Yelü Pusa Nu schwieg einen Moment, trat dann einige Schritte zurück und verschwand spurlos. Nach etwa der Zeit, die ein Räucherstäbchen zum Abbrennen braucht, kehrte er zurück, hielt einen zerbrochenen Sattel in der Hand, den er irgendwo aufgelesen hatte, und reichte ihn Mo Yan.

Ist das ihr Sattel?

Mo Yan spürte einen Stich im Herzen und nahm den Sattel schnell in die Hand.
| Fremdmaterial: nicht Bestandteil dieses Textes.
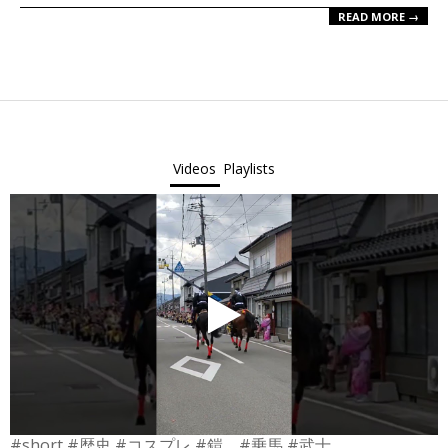
READ MORE →
Videos
Playlists
#short #歴史 #コスプレ #鎧 #乗馬 #武士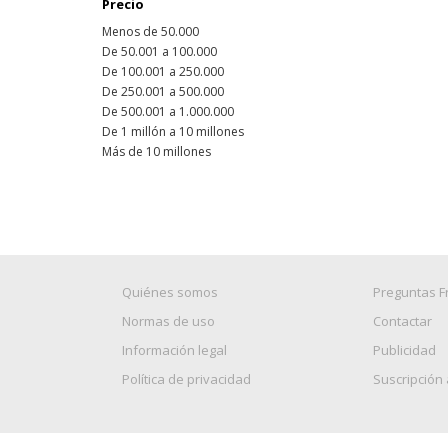
Precio
Menos de 50.000
De 50.001 a 100.000
De 100.001 a 250.000
De 250.001 a 500.000
De 500.001 a 1.000.000
De 1 millón a 10 millones
Más de 10 millones
Quiénes somos
Preguntas F
Normas de uso
Contactar
Información legal
Publicidad
Política de privacidad
Suscripción 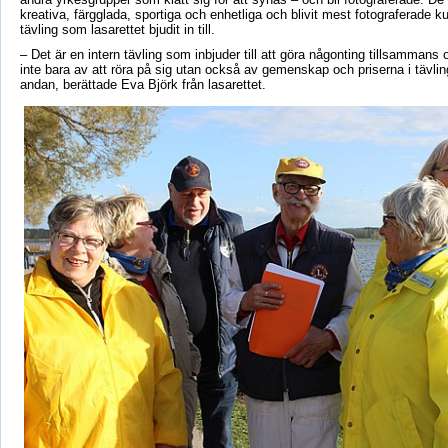
kreativa, färgglada, sportiga och enhetliga och blivit mest fotograferade k
tävling som lasarettet bjudit in till.
– Det är en intern tävling som inbjuder till att göra någonting tillsamman
inte bara av att röra på sig utan också av gemenskap och priserna i tävlin
andan, berättade Eva Björk från lasarettet.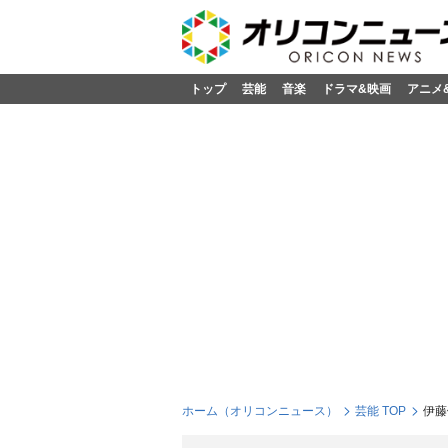
トップ
芸能
音楽
ドラマ&映画
アニメ
ホーム（オリコンニュース）
芸能 TOP
伊藤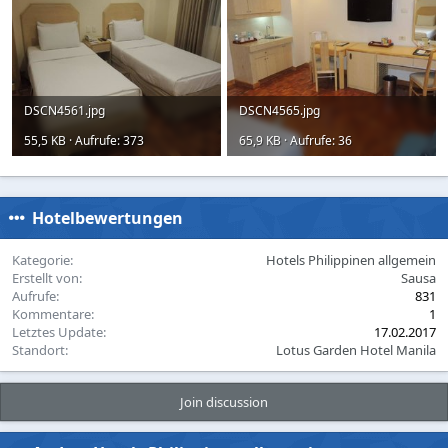
DSCN4561.jpg
DSCN4565.jpg
55,5 KB · Aufrufe: 373
65,9 KB · Aufrufe: 36
Hotelbewertungen
Kategorie
Hotels Philippinen allgemein
Erstellt von
Sausa
Aufrufe
831
Kommentare
1
Letztes Update
17.02.2017
Standort
Lotus Garden Hotel Manila
Join discussion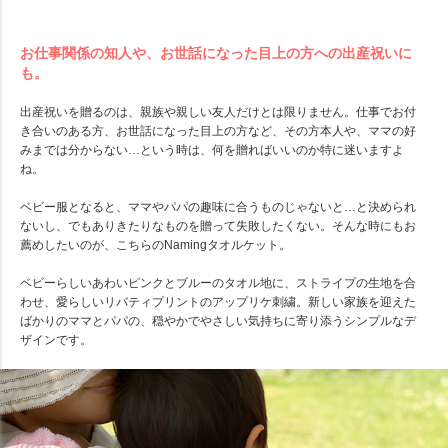
お仕事関係の知人や、お世話になった目上の方への出産祝いに
も。
出産祝いを贈るのは、親族や親しい友人だけとは限りません。仕事でお付
き合いのある方、お世話になった目上の方など、その方本人や、ママの好
みまでは分からない…という時は、何を贈ればいいのか特に迷いますよ
ね。
ベビー服となると、ママやパパの趣味に合うものじゃないと…と決められ
ないし、でもありきたりなものを贈って失敗したくない。そんな時にもお
薦めしたいのが、こちらのNamingタオルケット。
ベビーらしいあわいピンクとブルーのタオル地に、ストライプの生地を合
わせ、愛らしいリバティプリントのアップリケ刺繍。新しい家族を迎えた
ばかりのママとパパの、穏やかでやさしい気持ちに寄り添うシンプルなデ
ザインです。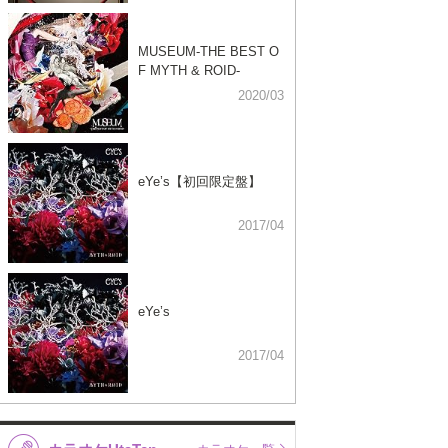
MUSEUM-THE BEST O
F MYTH & ROID-
2020/03
eYe’s【初回限定盤】
2017/04
eYe’s
2017/04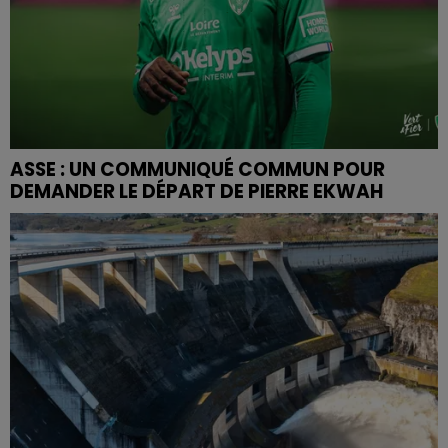
ASSE : UN COMMUNIQUÉ COMMUN POUR
DEMANDER LE DÉPART DE PIERRE EKWAH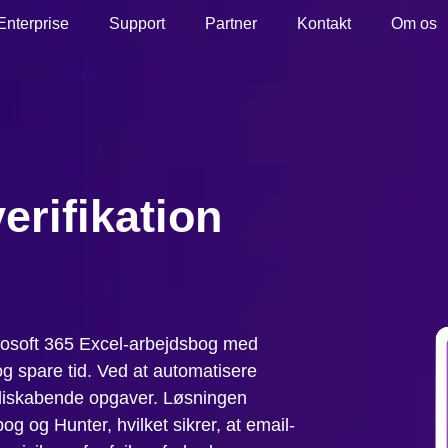
Enterprise
Support
Partner
Kontakt
Om os
erifikation
icrosoft 365 Excel-arbejdsbog med
og spare tid. Ved at automatisere
diskabende opgaver. Løsningen
g og Hunter, hvilket sikrer, at email-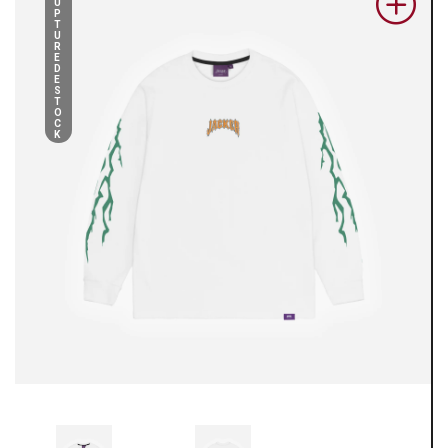
U
P
T
U
R
E
D
E
S
T
O
C
K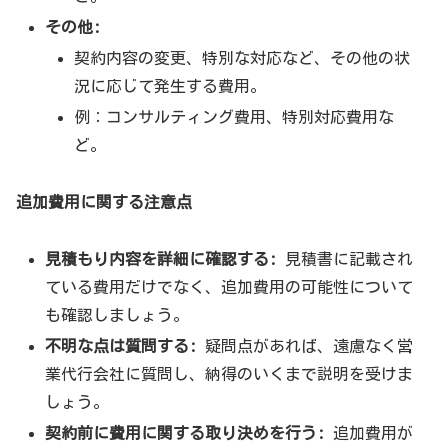
その他:
契約内容の変更、特別な対応など、その他の状
況に応じて発生する費用。
例：コンサルティング費用、特別対応費用な
ど。
追加費用に関する注意点
見積もり内容を詳細に確認する:
見積書に記載され
ている費用だけでなく、追加費用の可能性について
も確認しましょう。
不明な点は質問する:
疑問点があれば、遠慮なく営
業代行会社に質問し、納得のいくまで説明を受けま
しょう。
契約前に費用に関する取り決めを行う:
追加費用が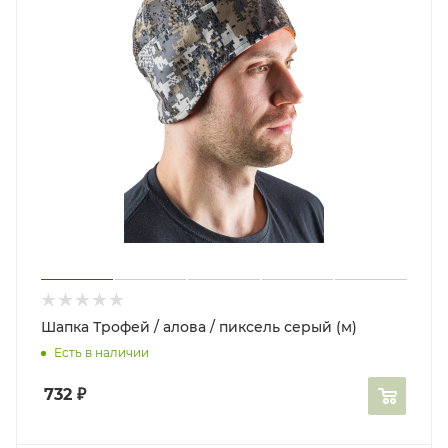
Шапка Трофей / алова / пиксель серый (м)
Есть в наличии
732
₽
Obwohl er beschädigt war, erkannte sie noch das Ledermuster – es war derselbe Sattel, den Zhao Yu benutzt hatte.

„Prinzessin…Prinzessin…“ Sie spürte die Beschädigungen am Sattel durch wilde Tiere und stammelte, unfähig zu sprechen.

Seine Stimme, die seit Jahrtausenden kalt und unverändert war, klang in diesem Moment bemerkenswert ruhig: „Das Pferd ist tot, es ist gleich da vorne.“

"Tot..."

Da sie annahm, dass auch Zhao Yu ein Unglück widerfahren war, war Mo Yan einen Moment lang wie erstarrt, dann strömten ihr Tränen über die Wangen: „Es ist alles meine Schuld, Prinzessin, Prinzessin…“ Sie weinte immer lauter, woraufhin Yelü Pusa Nu die Stirn runzelte.

„Ein Pferd ist gestorben, musst du denn wirklich so weinen?“ Er konnte es nicht länger ertragen und unterbrach sie, um ihre Tränen zu stoppen.

"...Du sagtest die Prinzessin, die Prinzessin, die sie..." Mo Yan schluchzte bereits unkontrolliert.

"Ich meine, das Pferd der Prinzessin ist tot!"

Yelü Pusa Nu wiederholte es ungeduldig.

Mo Yan wischte sich die Tränen ab und riss die Augen auf: „Hä? Dann … geht es der Prinzessin gut?“

„Woher soll ich das wissen? Ich habe sie nicht gesehen.“

Dennoch sah Mo Yan noch einen Hoffnungsschimmer und wollte gerade vorstürmen: „Das heißt also, die Prinzessin ist höchstwahrscheinlich in der Nähe?“

Yelü Pusa Nu packte sie: „Sie wird nicht da oben sein. Ich komme gerade von dieser Seite. Um den Pferdekadaver herum sind keine Fußspuren. Sie wurde wahrscheinlich schon vor langer Zeit vom Pferd abgeworfen.“

Als Mo Yan das Wort „Leiche“ hörte, erbleichte sie leicht, aber sie beharrte dennoch: „Ich muss hingehen und nachsehen; vielleicht gibt es ja Hinweise.“

Yelü Pusa Nu hatte keine Einwände. Er trat ein wenig zur Seite, um sie passieren zu lassen, blieb aber selbst stehen.